Jayne (Husband): Oh, I think you might wanna reconsider that last part. See, I married me a powerful ugly creature. Mal (Wife): How can you say that? How can you shame me in front of new people? Jayne (Husband): If I could make you purtier, I would. Mal (Wife): You are not the man I met a year ago.

'Our Mrs. Reynolds'


Natter 43: I Love My Dead Gay Whale Crosspost.  

Off-topic discussion. Wanna talk about corsets, duct tape, or physics? This is the place. Detailed discussion of any current-season TV must be whitefonted.


Dana - Apr 04, 2006 11:46:22 am PDT #8535 of 10001
I'm terrifically busy with my ennui.

Miami Vice continues with the really cool casting. Liam Neeson just bought it in the last ep I watched--they've also had a really young John Leguizamo, Lee Iacocca, Bianca Jagger...just tons of people.

Wiseguy is a great show for this. The current (meaning the one I'm currently watching on DVD) arc has Stanley Tucci, Ron Silver, and, of all people, Jerry Lewis. The previous arc had Paul Guilfoyle (Brass on CSI) and Tim Guinee. The one before that, Kevin Spacey, Joan Severane, and Annette Benning.


Topic!Cindy - Apr 04, 2006 11:47:08 am PDT #8536 of 10001
What is even happening?

Why would a person pierce an ear or an eyebrow or a tongue?

Jilli's answer hadn't posted when I loaded the page, and asked the question.

Piercing like you linked to in that picture though?
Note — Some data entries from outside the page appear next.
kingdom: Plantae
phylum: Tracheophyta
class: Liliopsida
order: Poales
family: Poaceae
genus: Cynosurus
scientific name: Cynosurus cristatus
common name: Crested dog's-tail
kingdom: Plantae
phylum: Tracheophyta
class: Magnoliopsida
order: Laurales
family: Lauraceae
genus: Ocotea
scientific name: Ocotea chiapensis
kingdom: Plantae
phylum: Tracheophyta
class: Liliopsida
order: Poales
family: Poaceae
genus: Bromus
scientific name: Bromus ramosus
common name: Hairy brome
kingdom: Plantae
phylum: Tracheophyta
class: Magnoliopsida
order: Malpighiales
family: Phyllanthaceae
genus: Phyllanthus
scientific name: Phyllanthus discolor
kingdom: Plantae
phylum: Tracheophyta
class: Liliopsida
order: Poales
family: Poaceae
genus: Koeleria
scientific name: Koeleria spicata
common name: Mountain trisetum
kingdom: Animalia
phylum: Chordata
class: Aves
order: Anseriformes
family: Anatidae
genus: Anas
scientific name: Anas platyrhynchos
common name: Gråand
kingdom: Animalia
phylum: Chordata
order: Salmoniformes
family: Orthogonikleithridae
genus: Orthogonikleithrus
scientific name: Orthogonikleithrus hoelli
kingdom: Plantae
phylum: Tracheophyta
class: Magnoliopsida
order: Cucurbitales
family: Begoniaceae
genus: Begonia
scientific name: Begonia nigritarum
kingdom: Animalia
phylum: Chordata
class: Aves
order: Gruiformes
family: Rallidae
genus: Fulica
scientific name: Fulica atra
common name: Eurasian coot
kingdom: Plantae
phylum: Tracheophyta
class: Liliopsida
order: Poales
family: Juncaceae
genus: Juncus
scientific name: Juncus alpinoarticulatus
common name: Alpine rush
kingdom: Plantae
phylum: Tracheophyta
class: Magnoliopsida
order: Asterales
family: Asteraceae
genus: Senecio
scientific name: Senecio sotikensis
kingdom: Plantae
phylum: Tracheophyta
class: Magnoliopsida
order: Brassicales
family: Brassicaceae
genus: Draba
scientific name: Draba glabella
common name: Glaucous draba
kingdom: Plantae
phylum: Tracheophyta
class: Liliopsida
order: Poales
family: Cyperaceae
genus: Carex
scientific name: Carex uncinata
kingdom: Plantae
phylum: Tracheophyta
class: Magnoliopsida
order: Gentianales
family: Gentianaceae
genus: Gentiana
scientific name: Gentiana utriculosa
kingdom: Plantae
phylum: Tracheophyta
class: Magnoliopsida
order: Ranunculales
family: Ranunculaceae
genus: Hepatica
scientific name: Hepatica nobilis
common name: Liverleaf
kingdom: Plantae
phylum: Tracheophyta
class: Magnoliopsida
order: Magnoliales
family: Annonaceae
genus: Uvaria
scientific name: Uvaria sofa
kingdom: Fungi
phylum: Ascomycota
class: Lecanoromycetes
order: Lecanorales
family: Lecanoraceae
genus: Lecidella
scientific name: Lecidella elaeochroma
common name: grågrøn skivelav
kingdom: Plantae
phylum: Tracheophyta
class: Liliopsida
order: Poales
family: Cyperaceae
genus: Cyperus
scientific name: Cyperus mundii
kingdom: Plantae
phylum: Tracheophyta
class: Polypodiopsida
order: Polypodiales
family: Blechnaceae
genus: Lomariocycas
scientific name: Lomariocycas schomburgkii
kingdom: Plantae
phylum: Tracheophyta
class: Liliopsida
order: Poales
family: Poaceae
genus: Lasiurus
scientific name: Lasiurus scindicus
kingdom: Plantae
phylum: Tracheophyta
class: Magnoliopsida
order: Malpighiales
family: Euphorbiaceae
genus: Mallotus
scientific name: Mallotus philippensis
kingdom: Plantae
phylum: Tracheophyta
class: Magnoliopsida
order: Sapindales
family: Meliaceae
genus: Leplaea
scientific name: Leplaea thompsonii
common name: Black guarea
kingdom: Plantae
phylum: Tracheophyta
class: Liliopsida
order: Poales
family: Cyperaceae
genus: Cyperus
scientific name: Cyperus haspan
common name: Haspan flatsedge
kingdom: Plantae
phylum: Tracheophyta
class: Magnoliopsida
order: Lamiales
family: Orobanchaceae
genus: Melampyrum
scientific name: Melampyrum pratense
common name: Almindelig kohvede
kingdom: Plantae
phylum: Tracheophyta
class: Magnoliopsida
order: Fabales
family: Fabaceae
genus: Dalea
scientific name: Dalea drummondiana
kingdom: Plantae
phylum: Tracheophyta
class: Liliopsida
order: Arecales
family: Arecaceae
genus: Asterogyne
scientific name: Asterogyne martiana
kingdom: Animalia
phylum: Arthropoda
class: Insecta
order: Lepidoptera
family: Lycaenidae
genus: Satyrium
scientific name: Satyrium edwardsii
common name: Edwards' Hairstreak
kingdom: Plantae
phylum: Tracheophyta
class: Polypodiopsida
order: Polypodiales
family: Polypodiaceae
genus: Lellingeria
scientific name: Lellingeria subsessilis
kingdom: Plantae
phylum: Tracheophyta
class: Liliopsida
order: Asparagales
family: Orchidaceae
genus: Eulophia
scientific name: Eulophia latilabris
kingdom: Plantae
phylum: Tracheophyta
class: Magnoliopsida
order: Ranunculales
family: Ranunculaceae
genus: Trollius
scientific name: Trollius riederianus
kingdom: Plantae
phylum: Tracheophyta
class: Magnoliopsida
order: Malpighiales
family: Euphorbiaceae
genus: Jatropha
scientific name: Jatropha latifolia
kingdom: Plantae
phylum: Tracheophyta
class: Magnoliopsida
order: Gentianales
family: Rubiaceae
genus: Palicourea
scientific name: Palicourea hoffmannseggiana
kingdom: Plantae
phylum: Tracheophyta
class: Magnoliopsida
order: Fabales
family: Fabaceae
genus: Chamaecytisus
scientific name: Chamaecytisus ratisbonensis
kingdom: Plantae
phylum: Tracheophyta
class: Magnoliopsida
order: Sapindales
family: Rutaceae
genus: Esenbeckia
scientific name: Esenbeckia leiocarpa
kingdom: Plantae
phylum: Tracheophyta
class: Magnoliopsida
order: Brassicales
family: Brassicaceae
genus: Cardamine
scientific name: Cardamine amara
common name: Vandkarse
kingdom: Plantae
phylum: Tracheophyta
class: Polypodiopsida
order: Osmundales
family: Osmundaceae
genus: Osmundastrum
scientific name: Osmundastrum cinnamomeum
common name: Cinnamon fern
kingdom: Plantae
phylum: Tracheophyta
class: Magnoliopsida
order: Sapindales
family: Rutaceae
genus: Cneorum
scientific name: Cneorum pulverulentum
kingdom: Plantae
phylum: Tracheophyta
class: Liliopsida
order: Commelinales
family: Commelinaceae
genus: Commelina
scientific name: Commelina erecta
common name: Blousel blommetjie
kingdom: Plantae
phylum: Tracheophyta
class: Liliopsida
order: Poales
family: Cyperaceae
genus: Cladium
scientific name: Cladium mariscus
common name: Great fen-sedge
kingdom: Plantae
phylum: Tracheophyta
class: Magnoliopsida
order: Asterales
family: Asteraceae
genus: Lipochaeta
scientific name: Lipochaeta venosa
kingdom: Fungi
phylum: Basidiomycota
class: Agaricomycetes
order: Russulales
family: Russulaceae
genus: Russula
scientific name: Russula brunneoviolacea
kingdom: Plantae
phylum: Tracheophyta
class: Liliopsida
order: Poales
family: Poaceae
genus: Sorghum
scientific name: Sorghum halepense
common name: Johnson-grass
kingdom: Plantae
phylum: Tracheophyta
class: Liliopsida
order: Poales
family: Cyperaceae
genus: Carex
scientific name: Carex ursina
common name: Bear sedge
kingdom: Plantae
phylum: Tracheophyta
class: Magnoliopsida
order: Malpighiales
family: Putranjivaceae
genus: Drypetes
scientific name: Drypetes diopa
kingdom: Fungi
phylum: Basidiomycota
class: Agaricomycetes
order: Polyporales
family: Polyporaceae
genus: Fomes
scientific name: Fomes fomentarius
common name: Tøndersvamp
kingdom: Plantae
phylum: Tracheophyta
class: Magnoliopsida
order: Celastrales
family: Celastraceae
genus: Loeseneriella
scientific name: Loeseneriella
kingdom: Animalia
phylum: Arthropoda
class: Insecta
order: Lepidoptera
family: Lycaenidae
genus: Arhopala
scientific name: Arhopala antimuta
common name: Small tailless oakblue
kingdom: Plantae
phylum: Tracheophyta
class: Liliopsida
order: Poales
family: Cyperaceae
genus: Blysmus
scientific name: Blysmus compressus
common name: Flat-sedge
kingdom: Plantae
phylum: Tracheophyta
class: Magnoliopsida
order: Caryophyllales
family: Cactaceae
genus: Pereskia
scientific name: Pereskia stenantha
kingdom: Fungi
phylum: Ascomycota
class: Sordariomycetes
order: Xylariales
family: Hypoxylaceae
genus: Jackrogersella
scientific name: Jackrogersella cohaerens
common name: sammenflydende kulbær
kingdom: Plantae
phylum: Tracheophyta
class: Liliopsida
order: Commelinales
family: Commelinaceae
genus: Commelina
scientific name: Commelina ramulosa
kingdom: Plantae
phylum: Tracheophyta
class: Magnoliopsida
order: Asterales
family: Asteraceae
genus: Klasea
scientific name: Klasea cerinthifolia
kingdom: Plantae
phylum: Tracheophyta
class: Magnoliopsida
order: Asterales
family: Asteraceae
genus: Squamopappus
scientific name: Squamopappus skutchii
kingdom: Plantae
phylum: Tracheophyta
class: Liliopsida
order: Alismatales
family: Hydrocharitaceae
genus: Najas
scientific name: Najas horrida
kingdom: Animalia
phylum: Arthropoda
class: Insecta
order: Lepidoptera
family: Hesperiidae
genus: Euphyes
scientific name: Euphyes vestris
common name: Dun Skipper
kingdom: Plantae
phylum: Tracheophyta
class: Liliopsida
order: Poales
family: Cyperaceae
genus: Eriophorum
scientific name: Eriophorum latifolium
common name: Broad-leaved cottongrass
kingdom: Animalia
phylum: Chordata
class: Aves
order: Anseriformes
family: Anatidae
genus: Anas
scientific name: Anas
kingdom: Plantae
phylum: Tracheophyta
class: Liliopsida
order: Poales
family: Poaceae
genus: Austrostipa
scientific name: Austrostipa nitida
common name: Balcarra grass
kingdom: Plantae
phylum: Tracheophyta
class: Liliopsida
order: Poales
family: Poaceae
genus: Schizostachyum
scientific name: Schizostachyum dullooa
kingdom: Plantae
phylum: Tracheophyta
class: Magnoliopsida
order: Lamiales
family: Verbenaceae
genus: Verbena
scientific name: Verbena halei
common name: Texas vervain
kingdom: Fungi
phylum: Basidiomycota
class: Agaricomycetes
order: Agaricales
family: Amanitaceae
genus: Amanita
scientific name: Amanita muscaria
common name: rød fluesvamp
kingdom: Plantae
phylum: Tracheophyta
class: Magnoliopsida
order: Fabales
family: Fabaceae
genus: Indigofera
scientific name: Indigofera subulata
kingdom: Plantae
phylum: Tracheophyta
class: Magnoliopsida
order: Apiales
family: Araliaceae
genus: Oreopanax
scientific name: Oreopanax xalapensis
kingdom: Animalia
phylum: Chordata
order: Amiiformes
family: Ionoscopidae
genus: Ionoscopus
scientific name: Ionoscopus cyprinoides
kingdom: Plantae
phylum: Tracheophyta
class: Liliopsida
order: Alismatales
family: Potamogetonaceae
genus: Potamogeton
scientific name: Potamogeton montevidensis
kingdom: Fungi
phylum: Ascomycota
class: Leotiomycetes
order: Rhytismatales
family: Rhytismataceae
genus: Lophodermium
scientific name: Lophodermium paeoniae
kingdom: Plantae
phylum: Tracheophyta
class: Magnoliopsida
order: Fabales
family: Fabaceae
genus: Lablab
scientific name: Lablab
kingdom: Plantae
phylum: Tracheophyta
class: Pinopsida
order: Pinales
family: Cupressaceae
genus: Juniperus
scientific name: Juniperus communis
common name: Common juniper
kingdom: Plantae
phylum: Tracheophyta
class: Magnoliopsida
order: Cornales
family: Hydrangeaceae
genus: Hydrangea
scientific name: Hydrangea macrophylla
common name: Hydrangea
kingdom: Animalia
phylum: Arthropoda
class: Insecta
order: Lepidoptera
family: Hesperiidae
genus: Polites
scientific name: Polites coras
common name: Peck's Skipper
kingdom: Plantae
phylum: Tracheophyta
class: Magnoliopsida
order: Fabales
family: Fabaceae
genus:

Do I think people ought to be free to do it? I absolutely do. Do I understand the motive for that sort of extreme piercing, the way I do for an ear piercing, eyebrow piercing or tongue piercing? Not so much.


Jessica - Apr 04, 2006 11:48:14 am PDT #8537 of 10001
And then Ortus came and said "It's Ortin' time" and they all Orted off into the sunset

(Okay seriously folks -- nobody thinks that a company called Cyberdyne building a robot named HAL is asking for trouble? NOBODY?)


Topic!Cindy - Apr 04, 2006 11:48:48 am PDT #8538 of 10001
What is even happening?

I do, Jess. I'm just slow in catching up.


brenda m - Apr 04, 2006 11:49:13 am PDT #8539 of 10001
If you're going through hell/keep on going/don't slow down/keep your fear from showing/you might be gone/'fore the devil even knows you're there

Oh, I didn't even notice the name of the company. Extra spooky.


tommyrot - Apr 04, 2006 11:50:21 am PDT #8540 of 10001
Sir, it's not an offence to let your cat eat your bacon. Okay? And we don't arrest cats, I'm very sorry.

Okay seriously folks -- nobody thinks that a company called Cyberdyne building a robot named HAL is asking for trouble? NOBODY?

All we have to do is pass legislation prohibiting the HALs from using Skynet....


Jessica - Apr 04, 2006 11:51:07 am PDT #8541 of 10001
And then Ortus came and said "It's Ortin' time" and they all Orted off into the sunset

All we have to do is pass legislation prohibiting the HALs from using Skynet

By then it will be too late!


§ ita § - Apr 04, 2006 11:51:59 am PDT #8542 of 10001
Well not canonically, no, but this is transformative fiction.

On Online Identity. I'd never heard the term pseudonymity before. I like it.

I think this is an interesting thought exercise, but "Jesus Walked on Ice, Study Says" is just asking for trouble.

Map an IP.

Bra straps made for showing.

I understand the motive for that sort of extreme piercing, the way I do for an ear piercing, eyebrow piercing or tongue piercing?

What is the motive for an eyebrow piercing? Only one of my piercings had a motive other than "Hey! I want that!" I don't want back piercings, but I don't feel it needs (although it may have) any complex motivation.


Ginger - Apr 04, 2006 11:52:09 am PDT #8543 of 10001
"It didn't taste good. It tasted soooo horrible. It tasted like....a vodka martini." - Matilda

It's the high-tech way to create the evil hand.


tommyrot - Apr 04, 2006 11:53:04 am PDT #8544 of 10001
Sir, it's not an offence to let your cat eat your bacon. Okay? And we don't arrest cats, I'm very sorry.

By then it will be too late!

Not if we invent time machines first. And maintain an up-to-date database of all Sarah Connors.